Papa Leone e il paradosso di un’accoglienza senza verità
La prima riguarda il paradosso di insegnare nella pratica ciò che si nega nella teoria. Se la dottrina resta immutata – e il Catechismo è chiaro nell’indicare certi comportamenti come peccato – non si può al tempo stesso adottare una prassi che li accoglie senza richiamare alla conversione. Accogliere senza proporre un cambiamento di vita significa svuotare di senso la dottrina: la si lascia intatta sulla carta, ma la si contraddice nei fatti. È un doppio linguaggio che confonde i fedeli e riduce l’accoglienza evangelica a pura tolleranza mondana, lontana dal “Va’ e non peccare più” pronunciato da Cristo.

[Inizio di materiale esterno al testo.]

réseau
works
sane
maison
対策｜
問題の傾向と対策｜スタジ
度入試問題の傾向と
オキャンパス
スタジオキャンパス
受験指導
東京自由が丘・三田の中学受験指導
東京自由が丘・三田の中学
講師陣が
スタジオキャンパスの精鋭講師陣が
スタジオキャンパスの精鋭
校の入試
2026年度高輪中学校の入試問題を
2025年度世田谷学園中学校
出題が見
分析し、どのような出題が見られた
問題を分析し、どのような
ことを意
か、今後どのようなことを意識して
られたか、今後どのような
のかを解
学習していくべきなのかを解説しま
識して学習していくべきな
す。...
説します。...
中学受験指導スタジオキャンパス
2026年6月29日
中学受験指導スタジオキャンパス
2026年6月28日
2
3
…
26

La seconda aporia riguarda l’affermazione “siamo tutti figli di Dio”. In realtà, la fede cattolica insegna che tutti siamo creature di Dio, ma diventiamo figli solo mediante la grazia e il Battesimo. Dire il contrario significa cancellare la necessità della fede, dei sacramenti e della conversione. Se fossimo già figli di Dio in senso pieno, la missione della Chiesa perderebbe di significato: il Battesimo diventerebbe un rito facoltativo, la vita di grazia un optional. Questi due nodi – accoglienza senza verità e figliolanza intesa in senso indistinto – rivelano il rischio di una pastorale che rassicura senza salvare, che consola ma non converte. Ed è qui che nasce lo smarrimento: la Chiesa non è chiamata a parlare il linguaggio del mondo, ma a custodire l’integrità della fede e a condurre ogni creatura a diventare veramente figlio di Dio.